Nach Ansicht von Hauptinitiator und Bürgerschaftsmitglied Detlev Stolzenberg (Unabhängige) beruht die Entscheidung „auf veralteten Datengrundlagen und bevorzugt einseitig die Beschleunigung des Kfz-Verkehrs“. Stadtgestalterische Aspekte seien nicht berücksichtigt worden.
Viele kritische
Stimmen
Auch der Welterbe-und Gestaltungsbeirat, das Architektur-Forum Lübeck, die Regionalgruppe des BDA und die Bürgerinitiative Rettet Lübeck haben sich in offenen Briefen und Erklärungen gegen eine Ampelkreuzung am Mühlentorplatz ausgesprochen.
Das Bürgerbegehren fordert statt der Kreuzung eine Umgestaltung des Kreisverkehrs. Die Sicherheit könne demnach durch veränderte Einfahrradien für Autos und Fahrräder, die die Geschwindigkeit reduzieren, verbessert werden.
Der Umbau zu einer Kreuzung würde mehrere Jahre dauern und drei Millionen Euro kosten. Eine Umgestaltung sei laut Stolzenberg „mit geringeren Baumaßnahmen verbunden und kostet nur einen Bruchteil“.

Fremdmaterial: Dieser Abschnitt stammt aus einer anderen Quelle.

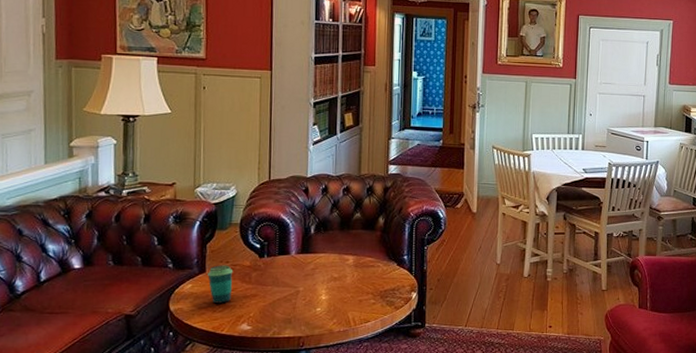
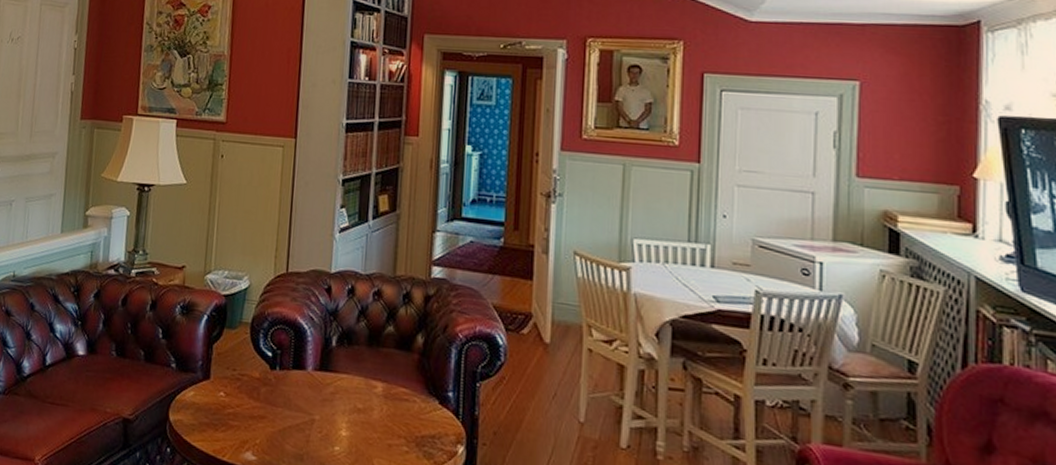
cup: present [208,265,233,304] -> none [212,372,240,422]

Hintergrund der Bürgerschafts-Entscheidung sind die hohen Unfallzahlen am Mühlentorplatz. Die Stadtverwaltung und eine Mehrheit der Fraktionen befürchten, dass diese hoch bleiben, wenn es bei einem Kreisverkehr bleibt. Zumal wegen des künftigen Radschnellwegs die Zahl der Zweiradfahrer steigen wird. Der Bauausschuss hatte ursprünglich eine parallele Planung für eine Kreuzung und einen umgestalteten Kreisverkehr beschlossen. Die endgültige Entscheidung sollte erst später fallen. Doch das ist durch die Entscheidung vom 28. Mai vom Tisch.
Bürgerbegehren läuft
bis zum 24. August
Detlev Stolzenberg und seine Mitstreiter haben jetzt drei Monate Zeit, um 8700 Unterschriften gegen die Ampelkreuzung am Mühlentorplatz zu sammeln. Damit ein Bürgerbegehren erfolgreich ist, müssen es fünf Prozent der Wahlberechtigten unterzeichnen. Dann muss sich die Bürgerschaft erneut mit dem Thema befassen. Entscheidet sie nicht im Sinne der Antragssteller, kommt es zu einem Bürgerentscheid.
In diesem Fall könnten alle Wahlberechtigten in Lübeck über folgende Frage abstimmen: „Sind Sie dafür, dass der Mühlentorplatz als Kreisverkehr erhalten bleibt und im Bestand für den Fahrradverkehr sicherer gestaltet wird, statt ihn zu einer lichtsignalgesteuerten Kreuzung umzubauen?“ Das Ergebnis wäre bindend und kann den Beschluss der Bürgerschaft entweder bestätigen oder aufheben.Am Donnerstag, 11. Juni, gibt es um 19.40 Uhr in der Begegnungsstätte Mönkhofer Weg 60 eine Infoveranstaltung rund um das Bürgerbegehren. Weitere Informationen auch zum Download der Unterschriftenliste finden sich ebenfalls ab dem 11. Juni online unter www.ja-zum-muehlentorteller.de.
In den vergangenen Jahren gab es in der Hansestadt mehrere erfolgreiche Bürgerbegehren. Prominente Beispiele sind der Erhalt der Linden an der Untertrave im Jahr 2016, die einer Umgestaltung der Straße zum Opfer gefallen wären, und der Erhalt des Lübecker Flughafens im Jahr 2010. Das letzte Bürgerbegehren kam 2023 von der Initiative Klimaentscheid Lübeck. Sie forderte, dass die Stadt schon 2035 klimaneutral wird und nicht erst 2040. Sie sammelte mehr als 11.000 Unterschriften. Zu einem Bürgerentscheid kam es jedoch nicht, da die Bürgerschaft der Forderung zustimmte.